▶ [ACTIVITY] Check every line below, and copy those that include "bold".

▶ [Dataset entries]
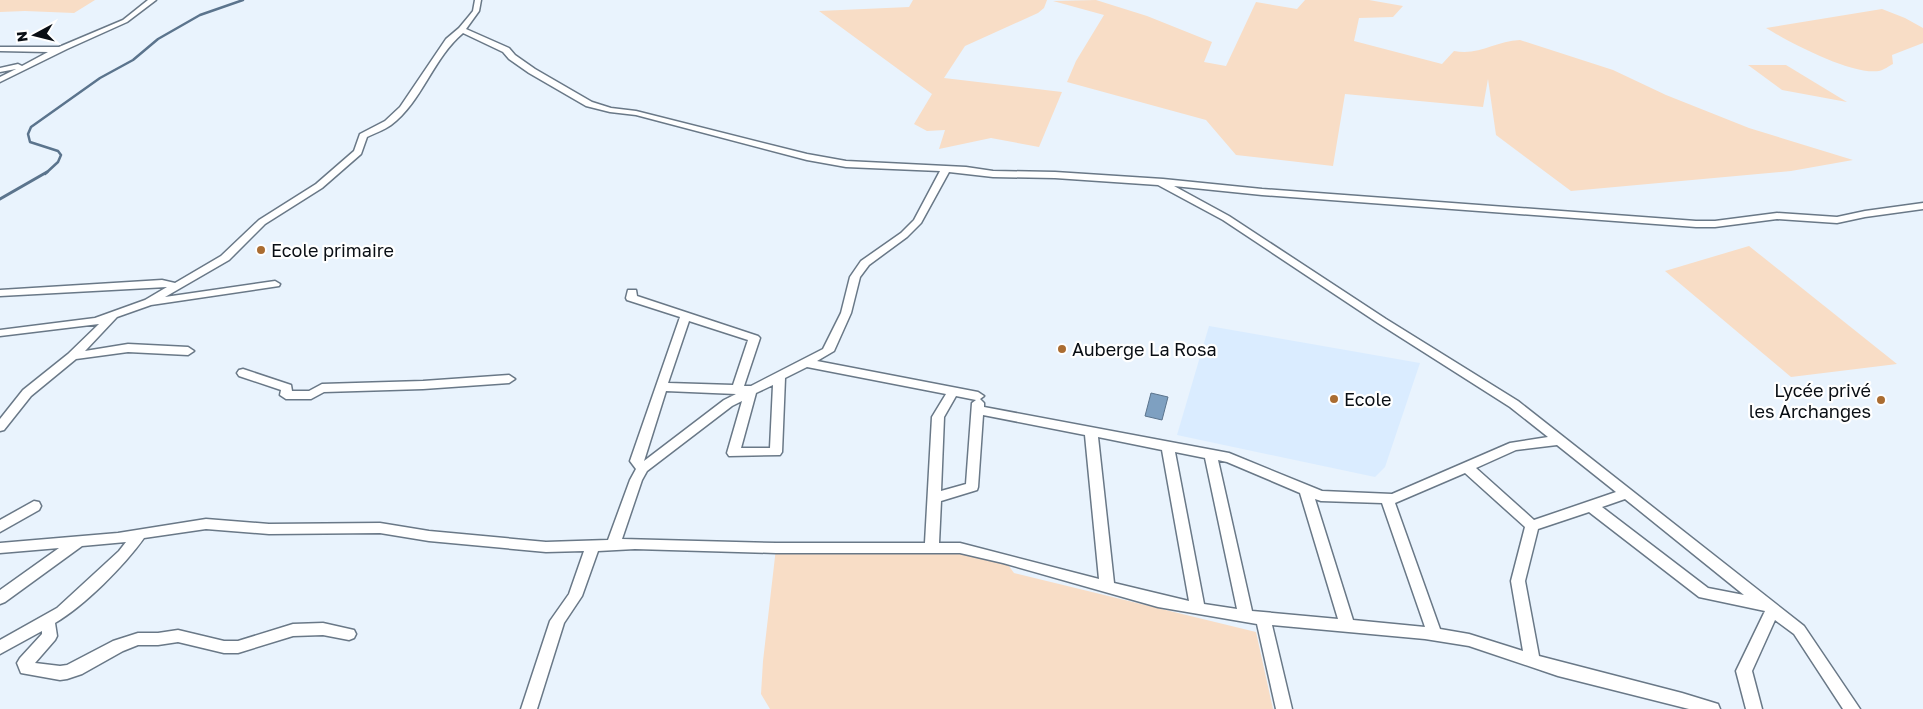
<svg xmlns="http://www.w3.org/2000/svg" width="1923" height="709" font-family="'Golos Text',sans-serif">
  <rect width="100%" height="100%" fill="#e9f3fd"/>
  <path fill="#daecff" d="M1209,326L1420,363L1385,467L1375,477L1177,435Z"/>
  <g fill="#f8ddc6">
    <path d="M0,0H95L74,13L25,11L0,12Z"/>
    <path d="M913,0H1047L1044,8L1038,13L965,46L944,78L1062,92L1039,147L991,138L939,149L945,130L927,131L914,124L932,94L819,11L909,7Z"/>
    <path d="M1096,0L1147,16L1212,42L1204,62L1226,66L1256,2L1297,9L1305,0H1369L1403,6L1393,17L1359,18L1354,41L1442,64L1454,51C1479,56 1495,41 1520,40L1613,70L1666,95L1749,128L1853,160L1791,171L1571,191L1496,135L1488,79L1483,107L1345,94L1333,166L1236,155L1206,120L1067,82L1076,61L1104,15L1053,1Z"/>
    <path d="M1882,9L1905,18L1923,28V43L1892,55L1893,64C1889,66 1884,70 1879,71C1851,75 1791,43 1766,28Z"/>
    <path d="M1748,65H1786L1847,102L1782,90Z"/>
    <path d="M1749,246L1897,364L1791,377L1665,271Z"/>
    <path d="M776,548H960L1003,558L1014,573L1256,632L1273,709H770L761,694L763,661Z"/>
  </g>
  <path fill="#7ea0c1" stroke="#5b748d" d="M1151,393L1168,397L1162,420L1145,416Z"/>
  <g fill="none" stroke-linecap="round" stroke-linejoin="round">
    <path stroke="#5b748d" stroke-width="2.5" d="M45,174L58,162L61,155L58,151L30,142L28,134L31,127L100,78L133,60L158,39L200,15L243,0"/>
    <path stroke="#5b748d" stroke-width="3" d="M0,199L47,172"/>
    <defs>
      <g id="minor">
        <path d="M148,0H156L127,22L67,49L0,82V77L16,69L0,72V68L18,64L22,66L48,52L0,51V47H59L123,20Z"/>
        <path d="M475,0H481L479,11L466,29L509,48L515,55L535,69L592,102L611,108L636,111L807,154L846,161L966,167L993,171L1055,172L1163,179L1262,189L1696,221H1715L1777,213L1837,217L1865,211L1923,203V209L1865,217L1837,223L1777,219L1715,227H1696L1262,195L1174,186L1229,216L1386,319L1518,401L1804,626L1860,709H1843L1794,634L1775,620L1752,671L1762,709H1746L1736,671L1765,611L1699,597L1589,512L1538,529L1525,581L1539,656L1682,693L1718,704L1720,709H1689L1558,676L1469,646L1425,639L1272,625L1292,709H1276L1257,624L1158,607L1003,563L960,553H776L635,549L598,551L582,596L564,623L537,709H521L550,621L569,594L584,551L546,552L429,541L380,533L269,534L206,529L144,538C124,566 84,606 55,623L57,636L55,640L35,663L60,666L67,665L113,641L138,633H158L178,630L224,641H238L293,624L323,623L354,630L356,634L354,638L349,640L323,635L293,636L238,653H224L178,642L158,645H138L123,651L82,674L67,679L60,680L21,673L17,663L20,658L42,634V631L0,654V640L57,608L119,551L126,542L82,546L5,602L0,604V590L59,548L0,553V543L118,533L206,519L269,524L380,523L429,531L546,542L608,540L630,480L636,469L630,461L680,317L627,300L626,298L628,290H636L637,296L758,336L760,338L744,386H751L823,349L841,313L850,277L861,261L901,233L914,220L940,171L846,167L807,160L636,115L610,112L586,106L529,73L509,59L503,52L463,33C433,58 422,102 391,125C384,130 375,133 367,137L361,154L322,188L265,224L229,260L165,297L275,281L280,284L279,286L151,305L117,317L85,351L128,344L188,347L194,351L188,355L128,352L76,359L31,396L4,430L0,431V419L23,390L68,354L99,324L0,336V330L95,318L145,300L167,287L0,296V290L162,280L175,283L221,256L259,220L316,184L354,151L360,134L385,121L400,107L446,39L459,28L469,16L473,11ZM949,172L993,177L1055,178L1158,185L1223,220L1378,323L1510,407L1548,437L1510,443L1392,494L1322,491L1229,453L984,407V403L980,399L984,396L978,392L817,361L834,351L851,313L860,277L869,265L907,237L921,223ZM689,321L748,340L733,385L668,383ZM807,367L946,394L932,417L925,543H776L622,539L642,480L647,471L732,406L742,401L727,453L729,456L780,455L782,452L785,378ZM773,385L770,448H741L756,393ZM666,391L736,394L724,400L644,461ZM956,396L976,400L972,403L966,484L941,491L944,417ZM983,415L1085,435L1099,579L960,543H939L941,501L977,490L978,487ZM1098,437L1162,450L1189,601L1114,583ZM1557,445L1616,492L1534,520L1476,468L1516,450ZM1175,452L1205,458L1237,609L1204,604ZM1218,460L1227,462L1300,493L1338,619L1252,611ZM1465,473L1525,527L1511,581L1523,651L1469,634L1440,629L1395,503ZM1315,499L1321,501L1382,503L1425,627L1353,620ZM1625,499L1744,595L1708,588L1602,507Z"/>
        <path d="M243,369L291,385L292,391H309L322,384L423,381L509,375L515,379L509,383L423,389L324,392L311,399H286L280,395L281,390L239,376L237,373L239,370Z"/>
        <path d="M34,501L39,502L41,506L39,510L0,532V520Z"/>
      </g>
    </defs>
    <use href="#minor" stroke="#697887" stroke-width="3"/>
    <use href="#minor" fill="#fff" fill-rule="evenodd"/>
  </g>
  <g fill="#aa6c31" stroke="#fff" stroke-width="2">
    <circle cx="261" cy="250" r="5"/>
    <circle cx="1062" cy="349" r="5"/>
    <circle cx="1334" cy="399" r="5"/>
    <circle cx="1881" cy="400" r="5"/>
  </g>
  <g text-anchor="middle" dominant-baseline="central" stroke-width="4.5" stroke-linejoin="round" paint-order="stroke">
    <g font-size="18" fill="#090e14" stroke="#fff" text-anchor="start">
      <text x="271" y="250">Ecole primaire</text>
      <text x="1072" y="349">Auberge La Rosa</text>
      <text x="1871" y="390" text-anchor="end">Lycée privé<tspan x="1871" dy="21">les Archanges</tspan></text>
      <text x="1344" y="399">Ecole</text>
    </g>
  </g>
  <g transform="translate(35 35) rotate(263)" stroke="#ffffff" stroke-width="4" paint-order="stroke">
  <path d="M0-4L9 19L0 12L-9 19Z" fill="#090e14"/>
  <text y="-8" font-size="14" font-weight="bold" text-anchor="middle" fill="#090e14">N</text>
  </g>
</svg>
--
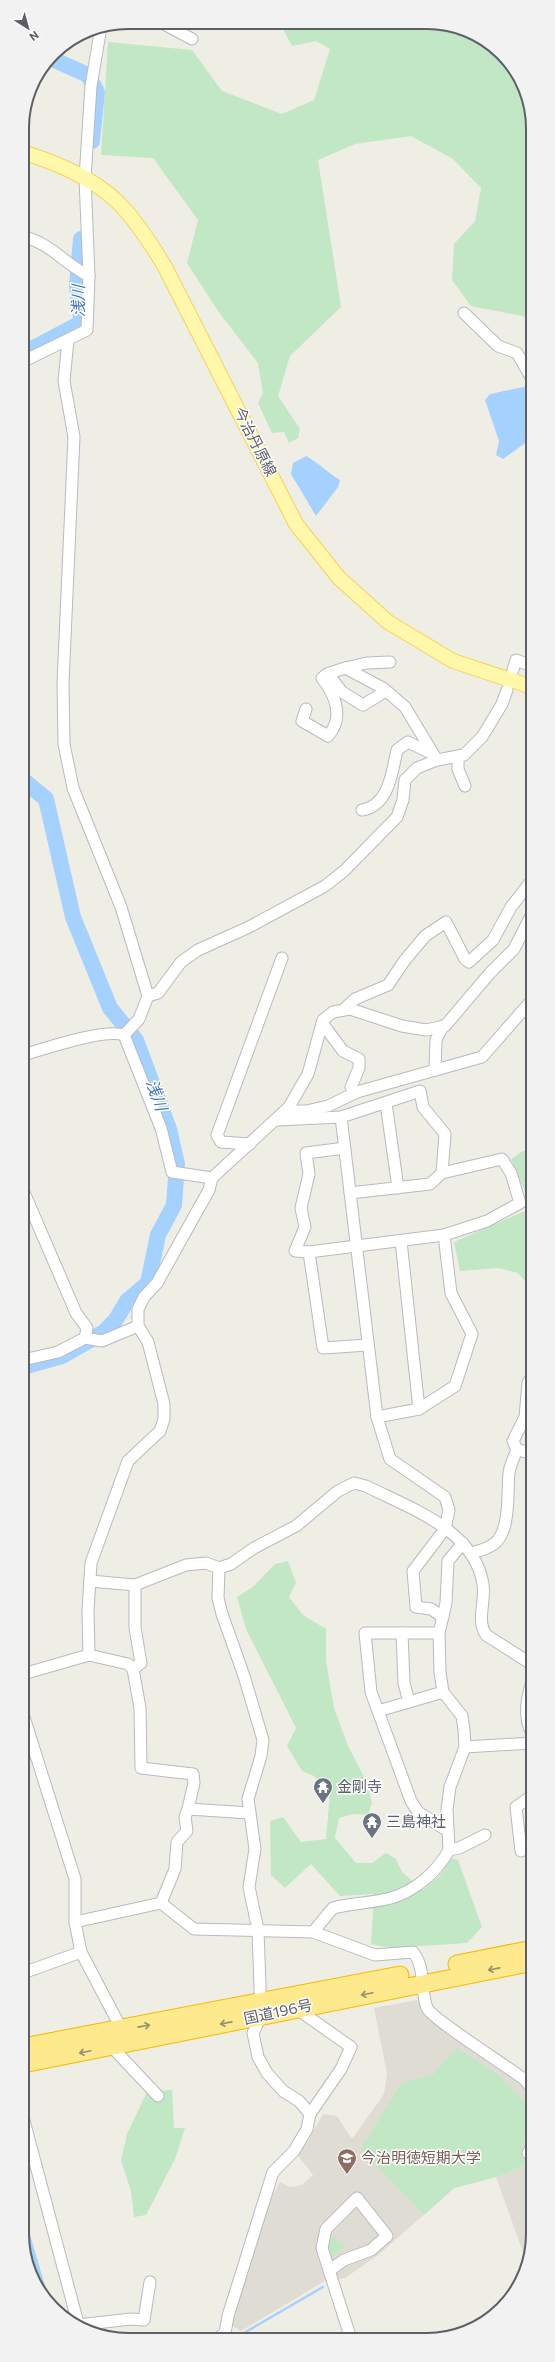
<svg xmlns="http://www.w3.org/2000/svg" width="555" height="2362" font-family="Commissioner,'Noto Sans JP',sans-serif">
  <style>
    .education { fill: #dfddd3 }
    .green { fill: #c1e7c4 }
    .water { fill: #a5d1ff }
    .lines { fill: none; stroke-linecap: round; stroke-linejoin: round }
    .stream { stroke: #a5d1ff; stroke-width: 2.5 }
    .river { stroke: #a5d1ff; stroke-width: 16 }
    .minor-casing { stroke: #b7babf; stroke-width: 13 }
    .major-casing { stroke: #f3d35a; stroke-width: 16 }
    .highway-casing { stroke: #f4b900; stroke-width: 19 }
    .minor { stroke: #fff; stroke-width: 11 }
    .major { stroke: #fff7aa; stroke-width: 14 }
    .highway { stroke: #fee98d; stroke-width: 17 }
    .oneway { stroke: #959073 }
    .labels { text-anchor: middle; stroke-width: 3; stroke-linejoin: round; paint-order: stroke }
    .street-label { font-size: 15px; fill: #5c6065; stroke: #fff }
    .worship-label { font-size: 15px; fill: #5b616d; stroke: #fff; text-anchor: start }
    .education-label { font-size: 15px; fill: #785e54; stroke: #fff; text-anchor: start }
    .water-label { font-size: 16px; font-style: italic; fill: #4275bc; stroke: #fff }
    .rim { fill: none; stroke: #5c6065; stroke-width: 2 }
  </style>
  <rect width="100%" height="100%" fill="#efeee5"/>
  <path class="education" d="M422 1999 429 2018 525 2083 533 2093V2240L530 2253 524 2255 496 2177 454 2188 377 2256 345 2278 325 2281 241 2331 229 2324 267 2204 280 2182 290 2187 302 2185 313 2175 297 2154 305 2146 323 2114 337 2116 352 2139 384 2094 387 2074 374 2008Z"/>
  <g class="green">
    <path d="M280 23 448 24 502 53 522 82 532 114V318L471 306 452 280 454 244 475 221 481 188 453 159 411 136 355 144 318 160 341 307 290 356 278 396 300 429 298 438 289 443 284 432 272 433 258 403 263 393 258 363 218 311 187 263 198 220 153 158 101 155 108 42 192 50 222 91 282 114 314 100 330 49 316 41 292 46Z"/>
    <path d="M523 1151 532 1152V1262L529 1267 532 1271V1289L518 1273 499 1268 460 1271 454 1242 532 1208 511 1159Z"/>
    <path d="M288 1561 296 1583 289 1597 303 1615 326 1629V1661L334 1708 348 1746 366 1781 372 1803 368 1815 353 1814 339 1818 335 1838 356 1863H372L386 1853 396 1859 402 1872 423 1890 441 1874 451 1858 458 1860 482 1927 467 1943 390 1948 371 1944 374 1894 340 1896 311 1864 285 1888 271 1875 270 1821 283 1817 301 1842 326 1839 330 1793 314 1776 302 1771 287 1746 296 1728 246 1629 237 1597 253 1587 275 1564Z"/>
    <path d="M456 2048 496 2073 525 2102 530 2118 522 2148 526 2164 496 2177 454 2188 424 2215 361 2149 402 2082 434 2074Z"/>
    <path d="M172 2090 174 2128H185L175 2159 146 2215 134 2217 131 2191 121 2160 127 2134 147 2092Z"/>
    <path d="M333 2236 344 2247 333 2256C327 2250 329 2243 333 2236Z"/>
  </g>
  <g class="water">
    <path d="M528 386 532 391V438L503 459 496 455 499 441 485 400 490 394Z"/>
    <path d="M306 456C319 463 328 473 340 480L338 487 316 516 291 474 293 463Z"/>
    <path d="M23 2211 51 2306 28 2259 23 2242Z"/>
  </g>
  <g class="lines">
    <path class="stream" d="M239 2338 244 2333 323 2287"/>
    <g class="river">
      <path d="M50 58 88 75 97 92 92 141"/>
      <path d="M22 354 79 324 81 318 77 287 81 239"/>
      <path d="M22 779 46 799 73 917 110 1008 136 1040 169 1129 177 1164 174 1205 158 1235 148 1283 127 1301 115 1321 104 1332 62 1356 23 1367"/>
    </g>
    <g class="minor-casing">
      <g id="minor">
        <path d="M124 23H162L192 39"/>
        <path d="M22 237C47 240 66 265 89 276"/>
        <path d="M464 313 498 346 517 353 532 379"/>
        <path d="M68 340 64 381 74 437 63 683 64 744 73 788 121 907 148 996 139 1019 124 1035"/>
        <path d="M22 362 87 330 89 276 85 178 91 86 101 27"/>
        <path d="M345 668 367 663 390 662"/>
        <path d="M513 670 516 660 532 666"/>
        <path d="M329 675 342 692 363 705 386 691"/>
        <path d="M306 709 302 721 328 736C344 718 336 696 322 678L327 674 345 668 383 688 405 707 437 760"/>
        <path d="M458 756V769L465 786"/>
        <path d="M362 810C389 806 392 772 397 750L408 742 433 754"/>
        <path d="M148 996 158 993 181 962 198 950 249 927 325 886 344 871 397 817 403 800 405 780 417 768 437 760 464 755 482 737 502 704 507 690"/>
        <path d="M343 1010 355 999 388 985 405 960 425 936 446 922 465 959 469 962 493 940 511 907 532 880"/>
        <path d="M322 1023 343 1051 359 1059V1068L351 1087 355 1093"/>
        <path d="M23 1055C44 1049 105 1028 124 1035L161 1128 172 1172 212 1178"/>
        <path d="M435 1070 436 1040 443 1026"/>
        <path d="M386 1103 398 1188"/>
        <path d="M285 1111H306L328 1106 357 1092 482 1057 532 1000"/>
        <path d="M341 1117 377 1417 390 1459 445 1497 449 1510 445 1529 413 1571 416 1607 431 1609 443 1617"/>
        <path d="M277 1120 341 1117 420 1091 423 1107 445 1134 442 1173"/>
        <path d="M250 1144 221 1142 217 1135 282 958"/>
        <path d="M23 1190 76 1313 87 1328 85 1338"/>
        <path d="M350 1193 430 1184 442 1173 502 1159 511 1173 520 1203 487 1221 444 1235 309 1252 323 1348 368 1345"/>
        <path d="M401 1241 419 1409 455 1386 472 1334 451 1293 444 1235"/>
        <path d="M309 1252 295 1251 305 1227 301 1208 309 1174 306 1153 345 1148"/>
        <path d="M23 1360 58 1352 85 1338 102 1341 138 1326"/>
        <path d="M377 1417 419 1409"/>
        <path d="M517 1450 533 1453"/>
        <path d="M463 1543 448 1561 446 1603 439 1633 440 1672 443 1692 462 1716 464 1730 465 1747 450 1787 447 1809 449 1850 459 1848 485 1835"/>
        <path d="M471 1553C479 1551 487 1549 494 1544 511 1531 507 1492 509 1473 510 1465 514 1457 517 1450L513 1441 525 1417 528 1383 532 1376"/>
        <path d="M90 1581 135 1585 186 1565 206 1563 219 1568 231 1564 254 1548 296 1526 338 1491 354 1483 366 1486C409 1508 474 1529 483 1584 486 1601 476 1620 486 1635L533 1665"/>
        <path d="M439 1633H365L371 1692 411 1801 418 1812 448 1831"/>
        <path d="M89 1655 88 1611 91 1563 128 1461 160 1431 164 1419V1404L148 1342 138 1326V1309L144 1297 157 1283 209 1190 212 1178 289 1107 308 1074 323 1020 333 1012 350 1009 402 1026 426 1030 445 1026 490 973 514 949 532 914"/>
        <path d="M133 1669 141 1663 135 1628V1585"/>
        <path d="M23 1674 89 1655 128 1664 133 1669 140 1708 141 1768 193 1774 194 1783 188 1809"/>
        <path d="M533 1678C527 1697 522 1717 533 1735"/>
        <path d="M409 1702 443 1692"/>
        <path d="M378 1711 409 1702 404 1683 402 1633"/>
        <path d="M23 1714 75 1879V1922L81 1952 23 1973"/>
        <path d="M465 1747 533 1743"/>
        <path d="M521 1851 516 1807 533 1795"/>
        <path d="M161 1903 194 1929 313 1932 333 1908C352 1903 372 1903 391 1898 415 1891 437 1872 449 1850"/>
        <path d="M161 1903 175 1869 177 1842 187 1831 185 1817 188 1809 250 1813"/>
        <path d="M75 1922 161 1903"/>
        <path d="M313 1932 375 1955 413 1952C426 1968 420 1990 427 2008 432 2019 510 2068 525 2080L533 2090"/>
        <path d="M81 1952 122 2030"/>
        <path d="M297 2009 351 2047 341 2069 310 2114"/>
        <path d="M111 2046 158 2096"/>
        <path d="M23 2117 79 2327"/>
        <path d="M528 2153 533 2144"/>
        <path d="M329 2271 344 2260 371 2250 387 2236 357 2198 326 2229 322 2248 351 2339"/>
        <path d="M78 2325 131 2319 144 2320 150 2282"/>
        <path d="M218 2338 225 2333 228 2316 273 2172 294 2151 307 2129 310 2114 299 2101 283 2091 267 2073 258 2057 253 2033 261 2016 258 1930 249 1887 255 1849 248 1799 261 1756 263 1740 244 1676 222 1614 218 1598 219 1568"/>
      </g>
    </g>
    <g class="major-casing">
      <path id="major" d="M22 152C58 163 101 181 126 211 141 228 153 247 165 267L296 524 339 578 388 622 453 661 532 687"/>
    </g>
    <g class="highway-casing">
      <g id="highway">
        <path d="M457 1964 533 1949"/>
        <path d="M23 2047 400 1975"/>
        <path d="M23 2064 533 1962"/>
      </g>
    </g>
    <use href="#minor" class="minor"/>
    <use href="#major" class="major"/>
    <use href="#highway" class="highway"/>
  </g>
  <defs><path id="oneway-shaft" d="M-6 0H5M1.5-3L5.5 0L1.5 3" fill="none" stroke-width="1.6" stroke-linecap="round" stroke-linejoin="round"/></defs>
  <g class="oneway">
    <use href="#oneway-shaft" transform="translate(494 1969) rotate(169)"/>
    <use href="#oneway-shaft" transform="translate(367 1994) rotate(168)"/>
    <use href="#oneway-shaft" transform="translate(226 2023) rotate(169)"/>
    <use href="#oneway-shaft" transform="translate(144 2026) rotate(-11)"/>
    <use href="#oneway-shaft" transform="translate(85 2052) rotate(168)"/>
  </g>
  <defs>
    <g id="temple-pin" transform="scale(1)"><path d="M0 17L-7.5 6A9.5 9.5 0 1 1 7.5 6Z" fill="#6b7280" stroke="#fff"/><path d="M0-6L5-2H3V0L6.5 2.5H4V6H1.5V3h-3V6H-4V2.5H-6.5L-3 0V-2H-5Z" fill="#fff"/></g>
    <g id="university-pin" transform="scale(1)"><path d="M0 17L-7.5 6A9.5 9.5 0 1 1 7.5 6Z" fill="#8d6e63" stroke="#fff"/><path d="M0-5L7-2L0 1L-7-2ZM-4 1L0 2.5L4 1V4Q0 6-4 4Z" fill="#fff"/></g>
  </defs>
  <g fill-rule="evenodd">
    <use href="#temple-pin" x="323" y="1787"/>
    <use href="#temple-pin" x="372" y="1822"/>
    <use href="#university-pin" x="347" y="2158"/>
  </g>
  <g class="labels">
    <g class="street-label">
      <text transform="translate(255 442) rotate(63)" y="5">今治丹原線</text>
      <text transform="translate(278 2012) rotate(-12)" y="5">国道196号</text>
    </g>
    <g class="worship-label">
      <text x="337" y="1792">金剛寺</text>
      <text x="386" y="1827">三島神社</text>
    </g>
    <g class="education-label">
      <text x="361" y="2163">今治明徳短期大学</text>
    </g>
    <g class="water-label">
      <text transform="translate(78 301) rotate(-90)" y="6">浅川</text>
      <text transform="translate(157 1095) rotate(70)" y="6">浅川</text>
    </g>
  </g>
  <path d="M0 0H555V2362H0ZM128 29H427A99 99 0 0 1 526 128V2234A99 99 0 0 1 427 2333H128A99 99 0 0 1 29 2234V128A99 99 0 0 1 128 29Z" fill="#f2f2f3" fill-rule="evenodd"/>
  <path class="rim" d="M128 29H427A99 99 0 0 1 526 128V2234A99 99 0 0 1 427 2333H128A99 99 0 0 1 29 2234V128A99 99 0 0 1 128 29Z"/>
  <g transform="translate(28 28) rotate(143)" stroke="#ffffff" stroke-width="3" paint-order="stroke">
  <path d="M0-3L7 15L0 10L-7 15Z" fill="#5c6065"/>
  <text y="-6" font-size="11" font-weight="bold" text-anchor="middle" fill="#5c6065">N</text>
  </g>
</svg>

▶ [RESULT]
  <text y="-8" font-size="14" font-weight="bold" text-anchor="middle" fill="#090e14">N</text>
  <text y="-6" font-size="11" font-weight="bold" text-anchor="middle" fill="#5c6065">N</text>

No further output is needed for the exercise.